TEXT PASSAGE
Scott Hoezee
In the classic play, The Iceman Cometh, a group of drunks live out their lives in a bar owned by a man named Harry Hope. Every day these drunks believe that the day would come when they would turn things around – kick the bottle – lead more productive lives. They hoped for more, and it keeps them going; but then one day someone shows up at the bar and convinces these men that, no, as a matter of fact, they were all hopeless drunks, and one by one, the drunks started to die. We cannot live without hope, and so it is no surprise the Bible talks about hope a lot. Advent is also a season of hope; and so today on Groundwork, we will wonder about what it means as people of Advent to live by hope. Stay tuned.
Dave Bast
From Words of Hope and ReFrame Media, this is Groundwork, where we dig into scripture to lay the foundation for our lives. I am Dave Bast.
Scott Hoezee
And I am Scott Hoezee, and today, Dave, we are beginning a four-part series tying in with Advent, and we are going to wonder a little bit about what it means to wait as Christians. Advent is a season of anticipation – of waiting – and so we are going to talk about waiting in hope; waiting for peace; waiting with joy; and waiting in love. That will be the four-part series.
Dave Bast
Right; so we are kind of combining two very basic Advent themes: A time of year – a season of the Church year that many people love, perhaps more than any other; and traditionally, in a lot of churches there are Advent wreaths with four candles; and I guess probably they are called different things at different times. There is no one rule about it, but very often they will be identified with these four themes of love, joy, peace, and hope. So we are tying that together with the more basic Advent idea of waiting. It is a season of waiting, preparation, getting ready to celebrate the Lord’s coming into our world.
Scott Hoezee
And it is not too difficult to connect the idea of waiting with the idea of hope because hope implies waiting. You are waiting for something; and often we also, when we wait for something, we wait with a great sense of longing and anticipation, and some of that is summed up in a familiar psalm, which kind of sets the tone for this four-part Groundwork series, from Psalm 130.

DATASET
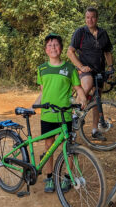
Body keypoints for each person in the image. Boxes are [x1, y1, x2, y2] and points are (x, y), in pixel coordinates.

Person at [35, 33, 87, 193]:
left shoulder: (69, 68)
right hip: (47, 115)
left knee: (69, 147)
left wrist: (82, 98)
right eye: (50, 45)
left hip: (65, 115)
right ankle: (49, 178)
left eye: (56, 45)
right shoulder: (42, 69)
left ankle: (67, 178)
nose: (53, 48)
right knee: (48, 147)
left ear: (61, 48)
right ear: (45, 50)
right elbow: (43, 92)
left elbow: (78, 89)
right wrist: (34, 106)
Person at [67, 6, 114, 141]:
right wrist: (81, 66)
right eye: (87, 17)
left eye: (92, 17)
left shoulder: (103, 33)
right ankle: (75, 115)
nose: (90, 20)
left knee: (96, 99)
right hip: (84, 70)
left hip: (99, 70)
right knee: (87, 85)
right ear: (85, 18)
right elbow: (70, 52)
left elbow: (107, 52)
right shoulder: (80, 32)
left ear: (97, 18)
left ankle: (95, 130)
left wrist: (111, 67)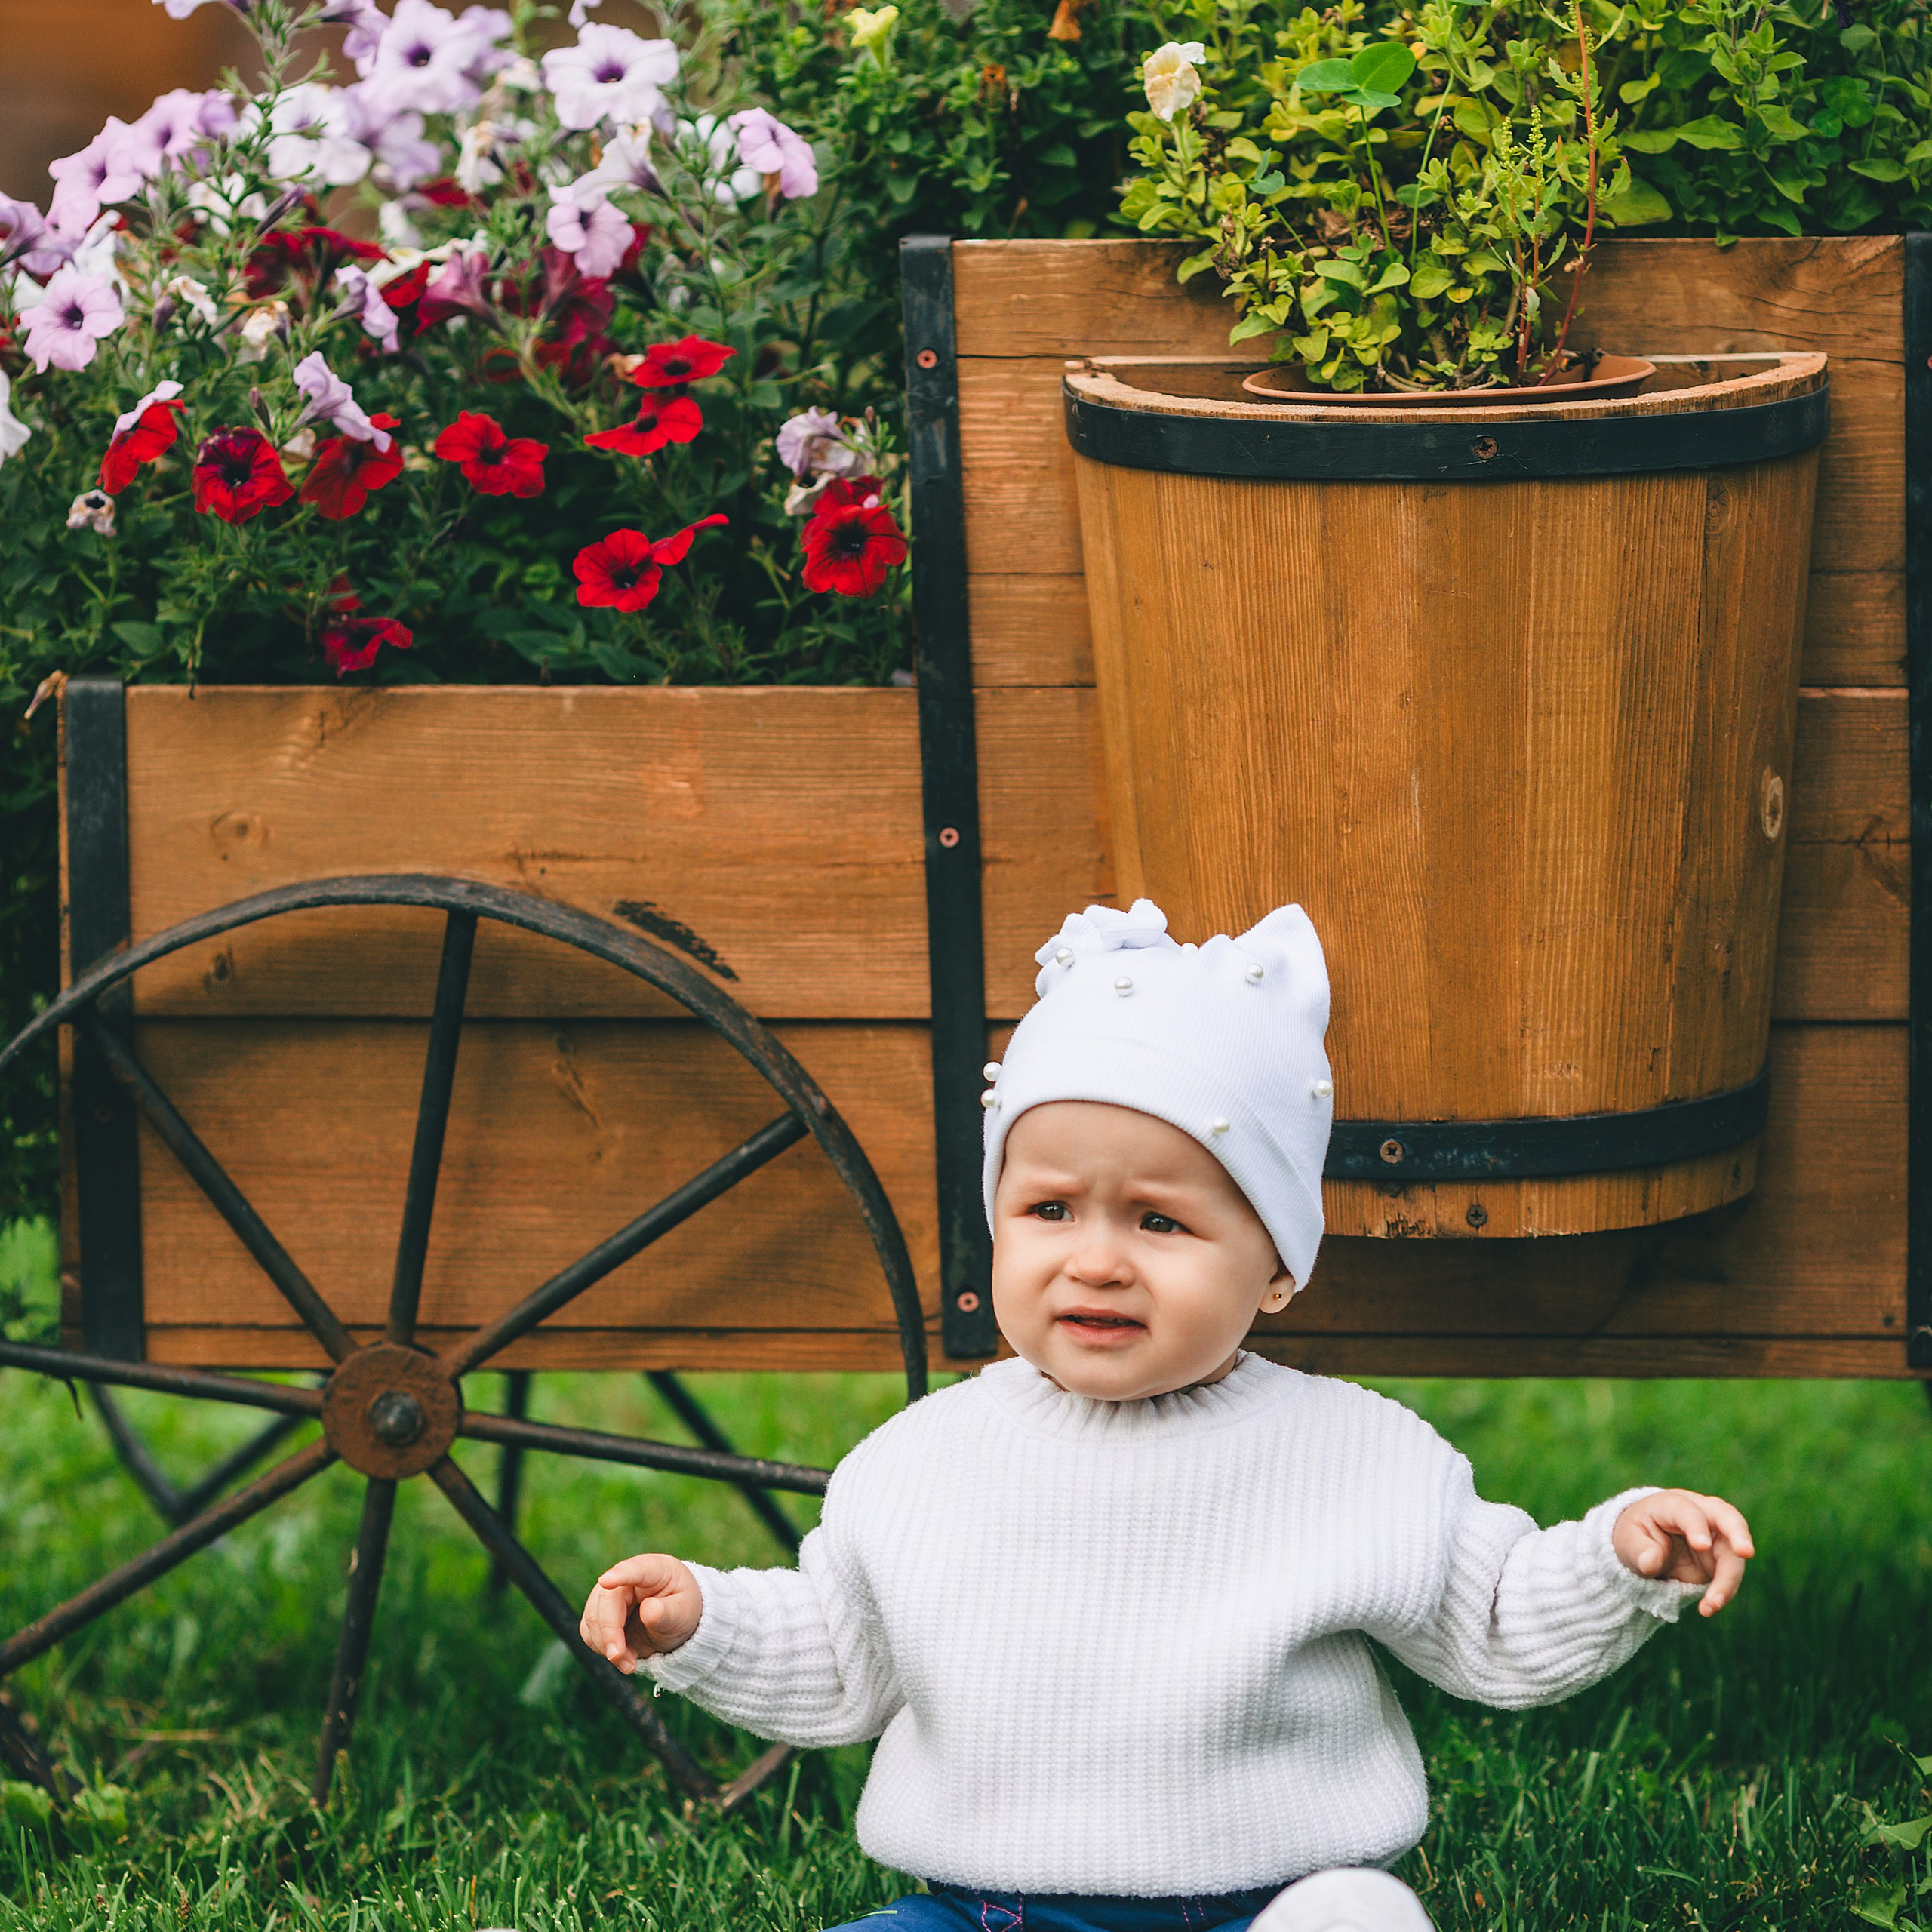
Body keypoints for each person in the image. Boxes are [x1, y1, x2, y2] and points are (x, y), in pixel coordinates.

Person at [580, 899, 1755, 1932]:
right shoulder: (924, 1460)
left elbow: (1492, 1616)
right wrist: (704, 1622)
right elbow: (842, 1652)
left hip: (1263, 1904)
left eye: (1159, 1222)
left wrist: (1618, 1557)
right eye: (1048, 1208)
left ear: (1279, 1264)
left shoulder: (1355, 1457)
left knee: (1354, 1921)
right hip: (984, 1915)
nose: (1096, 1262)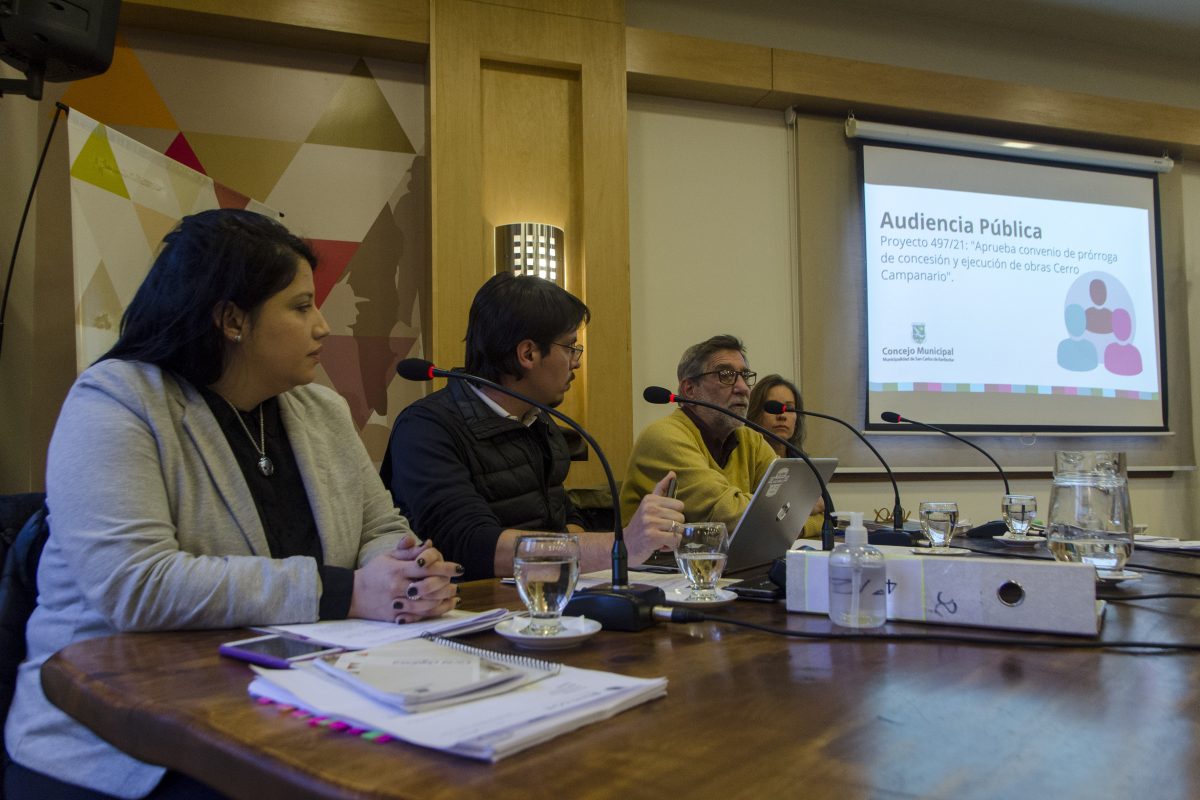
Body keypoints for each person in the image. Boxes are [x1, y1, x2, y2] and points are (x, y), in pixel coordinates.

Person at [4, 209, 460, 800]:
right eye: (300, 308)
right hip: (121, 735)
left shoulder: (318, 409)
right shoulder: (115, 402)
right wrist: (345, 591)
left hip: (288, 702)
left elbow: (379, 526)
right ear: (232, 321)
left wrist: (404, 573)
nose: (323, 327)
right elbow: (135, 585)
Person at [381, 272, 683, 581]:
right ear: (528, 353)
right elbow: (469, 545)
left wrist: (580, 571)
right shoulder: (426, 429)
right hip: (469, 607)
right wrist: (619, 546)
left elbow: (565, 518)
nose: (576, 362)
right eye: (570, 347)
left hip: (546, 597)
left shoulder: (538, 420)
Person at [620, 335, 777, 531]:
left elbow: (810, 505)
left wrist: (788, 513)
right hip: (662, 561)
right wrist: (785, 513)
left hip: (729, 560)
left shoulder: (750, 440)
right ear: (690, 390)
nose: (743, 388)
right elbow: (726, 515)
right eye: (726, 375)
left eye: (745, 376)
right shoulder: (663, 437)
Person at [746, 374, 824, 537]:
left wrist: (795, 527)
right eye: (773, 408)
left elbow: (826, 518)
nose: (782, 415)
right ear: (754, 413)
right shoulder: (744, 459)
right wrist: (800, 513)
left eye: (789, 408)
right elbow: (759, 520)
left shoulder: (803, 463)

WHAT YOU NEED TO DO
1 – In the Groundwork transcript, who owns the bar where the drunks spend their lives in The Iceman Cometh?
2 – Name the four parts of the Advent series that Scott Hoezee announces in the Groundwork transcript.
3 – Write the next part of the Groundwork transcript, starting after its final line.
The rows are separate material and have no connection to the Groundwork transcript.

ANSWERS BELOW
1 – Harry Hope.

2 – Waiting in hope; waiting for peace; waiting with joy; waiting in love.

3 –
Dave Bast
At least the last half of this psalm, where the psalmist writes: 5I wait for the Lord; my whole being waits. And in His word I put my hope. 6I wait for the Lord more than watchmen wait for the morning; more than watchmen wait for the morning. 7Israel, put your hope in the Lord, for with the Lord is unfailing love, and with Him is full redemption. 8He Himself will redeem Israel from all their sins.
Scott Hoezee
Ever since I was a kid and we would hear that psalm read in church with some frequency, I was always struck by the fact that that line, more than watchmen wait for the morning, gets repeated. It is in there twice, just to really get at that sense of longing. I am not going to say it once, I am going to say it twice, the psalmist said, because it is that kind of longing.
Dave Bast
Yes, well, let me tell you from personal experience. I actually once had a part-time job as a night watchman…
Scott Hoezee
Oh, did you?
Dave Bast
When I was in seminary; and would sometimes draw the – I forget – the 11:00 to 7:00 shift or 12:00 to 8:00, one of those – and I am telling you, by about 5:00 in the morning you cannot help but look out the window for those first streaks of gray, and then it turns maybe to rose and salmon and pink, and then the sun in its glory arises. Just imagine in ancient Israel, where it is not sort of a dull, trying not to fall asleep job, but you are on the walls of the city and there is the threat of attack and you are on watch, and it all depends on you. Boy, when the morning comes, what an image for waiting and hoping.
Scott Hoezee
Yes, and all the more so if you think back to a day in Israel when they did not have a watch… they didn’t have their cell phone to pull out to see what time it was. Time just passed and it was pretty difficult to mark it, probably, in the dark of night; and so, you would watch for that. That has been the position of people – God’s people – all through history; and it is also a good… That idea of straining ahead and waiting in hope is really good for Advent. Advent of course… Actually, we always think of two advents in this season…
Dave Bast
Yes, right; the question is, what are we waiting for?
Scott Hoezee
Right; so we remember the waiting for Christ’s first advent. Advent is the Latin word for arrival – that is what advenio means. So, we remember Christ’s first arrival as a baby in Bethlehem.
Dave Bast
And how long people had to wait for that. You think of a couple of the classic Advent hymns: O come, O come, Emmanuel; and ransom captive Israel; or: Come Thou Long Expected Jesus… It was a long time.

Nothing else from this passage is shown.